**Aim of the exercise:** Copy word for word the items from their very first line through the line containing "Image: SCI columns", with both of those lines included.
**** Information shown ****
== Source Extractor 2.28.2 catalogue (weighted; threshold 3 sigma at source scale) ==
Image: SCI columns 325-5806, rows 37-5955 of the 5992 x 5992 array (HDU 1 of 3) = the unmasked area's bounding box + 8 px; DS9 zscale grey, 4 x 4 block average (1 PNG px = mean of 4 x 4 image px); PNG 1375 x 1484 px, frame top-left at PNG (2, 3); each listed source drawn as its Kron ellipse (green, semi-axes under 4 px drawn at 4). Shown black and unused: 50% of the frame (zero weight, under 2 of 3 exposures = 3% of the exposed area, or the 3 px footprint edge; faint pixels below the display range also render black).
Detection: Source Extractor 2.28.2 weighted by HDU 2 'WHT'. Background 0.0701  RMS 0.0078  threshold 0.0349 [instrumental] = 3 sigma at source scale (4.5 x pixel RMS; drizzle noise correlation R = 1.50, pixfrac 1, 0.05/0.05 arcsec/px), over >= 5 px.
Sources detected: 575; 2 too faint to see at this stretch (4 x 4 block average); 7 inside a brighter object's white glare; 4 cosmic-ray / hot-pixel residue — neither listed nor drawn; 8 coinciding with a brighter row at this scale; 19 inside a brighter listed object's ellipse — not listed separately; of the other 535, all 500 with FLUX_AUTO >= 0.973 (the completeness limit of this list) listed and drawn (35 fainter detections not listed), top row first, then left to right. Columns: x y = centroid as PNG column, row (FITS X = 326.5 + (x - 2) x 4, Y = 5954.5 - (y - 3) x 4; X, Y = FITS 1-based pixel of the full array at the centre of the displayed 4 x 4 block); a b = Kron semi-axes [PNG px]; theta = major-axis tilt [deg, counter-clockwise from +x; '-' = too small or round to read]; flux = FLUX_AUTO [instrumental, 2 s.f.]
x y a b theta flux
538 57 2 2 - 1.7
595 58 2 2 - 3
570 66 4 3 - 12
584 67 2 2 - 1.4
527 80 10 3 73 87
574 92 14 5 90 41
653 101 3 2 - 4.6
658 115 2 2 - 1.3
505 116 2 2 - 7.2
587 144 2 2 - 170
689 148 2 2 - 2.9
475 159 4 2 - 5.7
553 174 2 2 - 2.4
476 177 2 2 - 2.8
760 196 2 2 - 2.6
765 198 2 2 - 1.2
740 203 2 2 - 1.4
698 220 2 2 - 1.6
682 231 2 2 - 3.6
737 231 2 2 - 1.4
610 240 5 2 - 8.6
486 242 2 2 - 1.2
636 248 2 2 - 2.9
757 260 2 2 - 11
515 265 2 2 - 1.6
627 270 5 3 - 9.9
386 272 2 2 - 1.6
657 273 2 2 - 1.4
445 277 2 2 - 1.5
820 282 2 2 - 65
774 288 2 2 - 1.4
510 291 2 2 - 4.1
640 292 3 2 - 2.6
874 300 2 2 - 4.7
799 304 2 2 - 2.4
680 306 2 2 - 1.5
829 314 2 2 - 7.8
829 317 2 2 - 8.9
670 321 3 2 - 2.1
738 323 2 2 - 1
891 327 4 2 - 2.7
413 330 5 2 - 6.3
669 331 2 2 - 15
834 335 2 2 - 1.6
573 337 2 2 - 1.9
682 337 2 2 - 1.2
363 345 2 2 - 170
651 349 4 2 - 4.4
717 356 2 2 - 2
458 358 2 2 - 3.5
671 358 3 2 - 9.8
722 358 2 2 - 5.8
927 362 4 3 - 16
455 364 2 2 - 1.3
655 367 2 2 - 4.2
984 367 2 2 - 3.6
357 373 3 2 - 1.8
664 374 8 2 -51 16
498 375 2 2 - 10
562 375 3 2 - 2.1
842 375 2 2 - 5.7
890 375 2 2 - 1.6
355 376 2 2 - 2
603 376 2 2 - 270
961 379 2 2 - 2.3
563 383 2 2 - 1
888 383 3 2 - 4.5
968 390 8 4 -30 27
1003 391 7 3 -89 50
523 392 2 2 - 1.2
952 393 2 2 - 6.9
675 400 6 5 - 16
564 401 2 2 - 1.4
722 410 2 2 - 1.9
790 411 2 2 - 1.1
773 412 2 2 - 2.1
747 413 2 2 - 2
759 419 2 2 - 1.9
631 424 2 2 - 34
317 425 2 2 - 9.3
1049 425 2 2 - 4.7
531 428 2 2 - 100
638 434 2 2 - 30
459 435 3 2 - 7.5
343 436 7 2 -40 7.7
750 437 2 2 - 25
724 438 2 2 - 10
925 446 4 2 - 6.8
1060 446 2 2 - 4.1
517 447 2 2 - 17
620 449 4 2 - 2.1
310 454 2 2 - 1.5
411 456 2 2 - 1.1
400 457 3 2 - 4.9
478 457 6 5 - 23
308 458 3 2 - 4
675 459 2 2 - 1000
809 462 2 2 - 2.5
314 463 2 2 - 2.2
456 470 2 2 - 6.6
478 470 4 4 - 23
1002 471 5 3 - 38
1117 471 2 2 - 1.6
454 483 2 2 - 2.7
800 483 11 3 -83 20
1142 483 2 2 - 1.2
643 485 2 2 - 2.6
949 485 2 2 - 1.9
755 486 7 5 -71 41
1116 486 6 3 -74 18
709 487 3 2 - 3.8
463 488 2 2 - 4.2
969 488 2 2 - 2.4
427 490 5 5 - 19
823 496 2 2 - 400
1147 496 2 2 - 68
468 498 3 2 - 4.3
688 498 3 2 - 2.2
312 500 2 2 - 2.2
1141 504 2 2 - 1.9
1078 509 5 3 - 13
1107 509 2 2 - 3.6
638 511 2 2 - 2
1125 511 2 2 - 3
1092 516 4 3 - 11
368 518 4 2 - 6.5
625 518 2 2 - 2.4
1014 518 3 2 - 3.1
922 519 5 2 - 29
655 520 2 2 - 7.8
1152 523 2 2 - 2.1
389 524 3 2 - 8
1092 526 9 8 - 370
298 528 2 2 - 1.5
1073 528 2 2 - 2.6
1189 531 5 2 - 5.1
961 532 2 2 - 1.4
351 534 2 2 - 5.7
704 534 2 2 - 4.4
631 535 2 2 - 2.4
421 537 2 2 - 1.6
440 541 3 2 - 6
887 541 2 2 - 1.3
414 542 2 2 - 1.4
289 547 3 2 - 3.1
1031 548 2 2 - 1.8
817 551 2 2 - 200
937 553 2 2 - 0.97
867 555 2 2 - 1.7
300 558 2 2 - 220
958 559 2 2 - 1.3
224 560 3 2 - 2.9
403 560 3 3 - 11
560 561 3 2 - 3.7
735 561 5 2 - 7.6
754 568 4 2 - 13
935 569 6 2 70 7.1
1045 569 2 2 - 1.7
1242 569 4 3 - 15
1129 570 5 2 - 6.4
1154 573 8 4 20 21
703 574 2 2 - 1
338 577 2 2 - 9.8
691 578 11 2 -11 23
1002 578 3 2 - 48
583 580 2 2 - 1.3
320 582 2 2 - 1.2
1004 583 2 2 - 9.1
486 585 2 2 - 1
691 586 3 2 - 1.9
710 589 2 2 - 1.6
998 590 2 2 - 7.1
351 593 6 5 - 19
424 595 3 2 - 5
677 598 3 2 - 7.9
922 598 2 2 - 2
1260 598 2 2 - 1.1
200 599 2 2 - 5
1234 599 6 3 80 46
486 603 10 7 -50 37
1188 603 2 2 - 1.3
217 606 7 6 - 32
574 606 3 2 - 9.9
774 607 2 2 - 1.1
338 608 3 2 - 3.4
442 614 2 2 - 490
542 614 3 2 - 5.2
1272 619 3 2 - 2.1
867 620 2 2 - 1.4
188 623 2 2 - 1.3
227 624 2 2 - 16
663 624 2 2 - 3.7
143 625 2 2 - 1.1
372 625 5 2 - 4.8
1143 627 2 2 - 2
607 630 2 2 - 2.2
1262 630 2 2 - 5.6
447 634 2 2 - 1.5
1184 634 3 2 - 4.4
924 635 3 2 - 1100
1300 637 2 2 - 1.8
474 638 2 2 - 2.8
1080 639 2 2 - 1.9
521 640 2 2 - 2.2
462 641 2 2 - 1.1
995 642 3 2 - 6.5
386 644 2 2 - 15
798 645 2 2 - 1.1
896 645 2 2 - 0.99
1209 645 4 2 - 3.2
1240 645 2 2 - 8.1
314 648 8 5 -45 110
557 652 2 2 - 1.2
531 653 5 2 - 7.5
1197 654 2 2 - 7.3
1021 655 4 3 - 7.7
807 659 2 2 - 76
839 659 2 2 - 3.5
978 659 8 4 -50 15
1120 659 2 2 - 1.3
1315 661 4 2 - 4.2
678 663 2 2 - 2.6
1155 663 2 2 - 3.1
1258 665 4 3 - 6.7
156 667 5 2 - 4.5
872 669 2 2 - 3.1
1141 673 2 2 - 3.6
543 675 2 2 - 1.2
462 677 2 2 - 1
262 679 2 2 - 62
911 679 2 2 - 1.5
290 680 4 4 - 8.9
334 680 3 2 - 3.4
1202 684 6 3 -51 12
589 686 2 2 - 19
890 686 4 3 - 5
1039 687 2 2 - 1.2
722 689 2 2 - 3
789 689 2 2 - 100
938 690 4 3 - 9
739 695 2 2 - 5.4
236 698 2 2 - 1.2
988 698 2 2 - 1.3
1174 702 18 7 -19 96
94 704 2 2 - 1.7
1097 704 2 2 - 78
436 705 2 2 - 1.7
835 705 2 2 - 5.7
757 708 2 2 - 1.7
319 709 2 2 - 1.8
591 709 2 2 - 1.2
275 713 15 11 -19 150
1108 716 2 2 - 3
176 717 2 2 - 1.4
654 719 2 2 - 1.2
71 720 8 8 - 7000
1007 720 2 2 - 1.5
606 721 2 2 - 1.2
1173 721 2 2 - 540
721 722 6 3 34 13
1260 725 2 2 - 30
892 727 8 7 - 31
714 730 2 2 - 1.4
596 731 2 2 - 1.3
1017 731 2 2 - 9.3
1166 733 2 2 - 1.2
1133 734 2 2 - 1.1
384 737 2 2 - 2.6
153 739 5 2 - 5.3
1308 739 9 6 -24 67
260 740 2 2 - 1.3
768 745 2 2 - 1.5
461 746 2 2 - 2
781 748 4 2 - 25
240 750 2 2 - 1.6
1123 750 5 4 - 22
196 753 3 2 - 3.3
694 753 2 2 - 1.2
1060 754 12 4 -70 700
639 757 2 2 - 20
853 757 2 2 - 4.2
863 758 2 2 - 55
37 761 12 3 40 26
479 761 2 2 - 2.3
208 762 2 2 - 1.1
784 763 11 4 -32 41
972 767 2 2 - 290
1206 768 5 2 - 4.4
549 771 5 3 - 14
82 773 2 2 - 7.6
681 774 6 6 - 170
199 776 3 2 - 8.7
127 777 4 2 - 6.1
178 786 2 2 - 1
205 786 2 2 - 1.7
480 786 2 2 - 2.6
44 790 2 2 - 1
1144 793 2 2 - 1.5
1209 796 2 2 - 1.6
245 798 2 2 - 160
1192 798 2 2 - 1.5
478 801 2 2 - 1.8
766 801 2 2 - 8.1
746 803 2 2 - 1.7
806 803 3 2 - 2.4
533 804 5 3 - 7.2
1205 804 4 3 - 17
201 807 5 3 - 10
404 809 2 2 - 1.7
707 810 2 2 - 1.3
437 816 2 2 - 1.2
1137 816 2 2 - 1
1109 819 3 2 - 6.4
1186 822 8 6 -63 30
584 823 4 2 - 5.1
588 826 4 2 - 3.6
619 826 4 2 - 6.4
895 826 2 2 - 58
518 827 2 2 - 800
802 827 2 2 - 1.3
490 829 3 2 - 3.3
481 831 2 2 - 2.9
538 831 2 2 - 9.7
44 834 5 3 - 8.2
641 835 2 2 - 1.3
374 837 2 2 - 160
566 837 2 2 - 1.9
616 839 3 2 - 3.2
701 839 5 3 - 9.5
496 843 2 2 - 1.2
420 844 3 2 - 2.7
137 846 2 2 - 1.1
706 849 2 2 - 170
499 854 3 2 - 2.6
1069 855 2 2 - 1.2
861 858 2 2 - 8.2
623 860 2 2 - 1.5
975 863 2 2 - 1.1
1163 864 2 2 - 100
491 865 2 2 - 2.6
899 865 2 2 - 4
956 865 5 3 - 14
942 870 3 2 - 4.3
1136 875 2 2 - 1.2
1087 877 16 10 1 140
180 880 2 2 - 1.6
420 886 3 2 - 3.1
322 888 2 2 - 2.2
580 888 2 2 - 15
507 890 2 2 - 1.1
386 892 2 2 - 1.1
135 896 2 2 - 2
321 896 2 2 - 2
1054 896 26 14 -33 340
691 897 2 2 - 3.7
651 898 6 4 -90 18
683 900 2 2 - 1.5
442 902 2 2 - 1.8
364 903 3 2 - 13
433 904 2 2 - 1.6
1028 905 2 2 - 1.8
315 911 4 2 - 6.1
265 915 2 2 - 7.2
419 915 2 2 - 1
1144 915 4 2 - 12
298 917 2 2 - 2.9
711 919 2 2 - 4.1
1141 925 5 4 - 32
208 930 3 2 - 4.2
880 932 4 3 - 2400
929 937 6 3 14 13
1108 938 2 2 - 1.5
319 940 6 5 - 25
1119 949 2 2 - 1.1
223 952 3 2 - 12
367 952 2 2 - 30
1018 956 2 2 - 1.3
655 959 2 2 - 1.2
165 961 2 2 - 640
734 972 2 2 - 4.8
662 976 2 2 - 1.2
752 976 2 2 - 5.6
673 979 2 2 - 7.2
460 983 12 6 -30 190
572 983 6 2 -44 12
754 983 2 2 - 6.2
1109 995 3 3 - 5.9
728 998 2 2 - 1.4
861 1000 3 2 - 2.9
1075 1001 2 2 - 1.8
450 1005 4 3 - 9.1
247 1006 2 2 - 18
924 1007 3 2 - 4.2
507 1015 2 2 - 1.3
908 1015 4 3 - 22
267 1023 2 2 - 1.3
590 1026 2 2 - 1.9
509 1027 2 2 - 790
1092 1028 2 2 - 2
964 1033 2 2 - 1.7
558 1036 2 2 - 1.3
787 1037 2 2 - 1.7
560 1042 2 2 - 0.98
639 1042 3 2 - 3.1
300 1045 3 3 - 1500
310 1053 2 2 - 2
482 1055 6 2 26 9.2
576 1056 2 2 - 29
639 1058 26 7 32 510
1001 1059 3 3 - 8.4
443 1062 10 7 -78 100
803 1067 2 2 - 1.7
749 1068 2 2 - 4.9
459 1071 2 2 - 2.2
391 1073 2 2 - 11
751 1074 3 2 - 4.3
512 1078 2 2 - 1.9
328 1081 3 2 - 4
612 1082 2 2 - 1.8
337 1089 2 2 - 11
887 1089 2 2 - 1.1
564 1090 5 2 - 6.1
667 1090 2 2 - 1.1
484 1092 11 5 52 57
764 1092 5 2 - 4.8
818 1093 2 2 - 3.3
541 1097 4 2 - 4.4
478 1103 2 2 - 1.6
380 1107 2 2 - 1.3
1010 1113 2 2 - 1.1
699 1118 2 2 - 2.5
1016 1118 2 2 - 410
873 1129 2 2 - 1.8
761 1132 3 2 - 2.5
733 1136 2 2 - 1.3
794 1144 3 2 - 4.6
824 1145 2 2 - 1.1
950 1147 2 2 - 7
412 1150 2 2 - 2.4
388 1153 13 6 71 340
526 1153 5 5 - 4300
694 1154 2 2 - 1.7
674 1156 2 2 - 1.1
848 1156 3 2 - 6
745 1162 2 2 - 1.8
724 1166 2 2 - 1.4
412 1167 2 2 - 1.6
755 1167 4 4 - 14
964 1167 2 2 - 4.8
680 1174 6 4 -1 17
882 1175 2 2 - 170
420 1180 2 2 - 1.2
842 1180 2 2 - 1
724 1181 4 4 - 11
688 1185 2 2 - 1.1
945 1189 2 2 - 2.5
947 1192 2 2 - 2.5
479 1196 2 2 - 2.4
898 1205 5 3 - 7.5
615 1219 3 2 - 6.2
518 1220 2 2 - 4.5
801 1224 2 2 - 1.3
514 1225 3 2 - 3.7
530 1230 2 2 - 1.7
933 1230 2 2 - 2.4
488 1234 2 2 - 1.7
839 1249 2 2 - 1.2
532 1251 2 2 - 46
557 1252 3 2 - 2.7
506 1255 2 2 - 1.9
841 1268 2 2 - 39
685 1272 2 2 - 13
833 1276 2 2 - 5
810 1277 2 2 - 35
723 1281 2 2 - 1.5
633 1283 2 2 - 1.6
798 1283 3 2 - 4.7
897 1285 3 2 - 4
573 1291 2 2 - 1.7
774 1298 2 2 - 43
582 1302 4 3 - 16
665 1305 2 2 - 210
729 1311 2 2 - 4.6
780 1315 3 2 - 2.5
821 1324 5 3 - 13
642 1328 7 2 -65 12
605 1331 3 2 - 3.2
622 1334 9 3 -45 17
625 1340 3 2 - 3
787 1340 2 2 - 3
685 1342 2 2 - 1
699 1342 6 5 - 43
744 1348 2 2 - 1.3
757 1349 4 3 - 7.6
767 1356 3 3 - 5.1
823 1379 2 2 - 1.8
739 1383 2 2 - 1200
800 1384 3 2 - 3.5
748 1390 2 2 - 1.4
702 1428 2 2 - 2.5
****
**Reply:**
== Source Extractor 2.28.2 catalogue (weighted; threshold 3 sigma at source scale) ==
Image: SCI columns 325-5806, rows 37-5955 of the 5992 x 5992 array (HDU 1 of 3) = the unmasked area's bounding box + 8 px; DS9 zscale grey, 4 x 4 block average (1 PNG px = mean of 4 x 4 image px); PNG 1375 x 1484 px, frame top-left at PNG (2, 3); each listed source drawn as its Kron ellipse (green, semi-axes under 4 px drawn at 4). Shown black and unused: 50% of the frame (zero weight, under 2 of 3 exposures = 3% of the exposed area, or the 3 px footprint edge; faint pixels below the display range also render black).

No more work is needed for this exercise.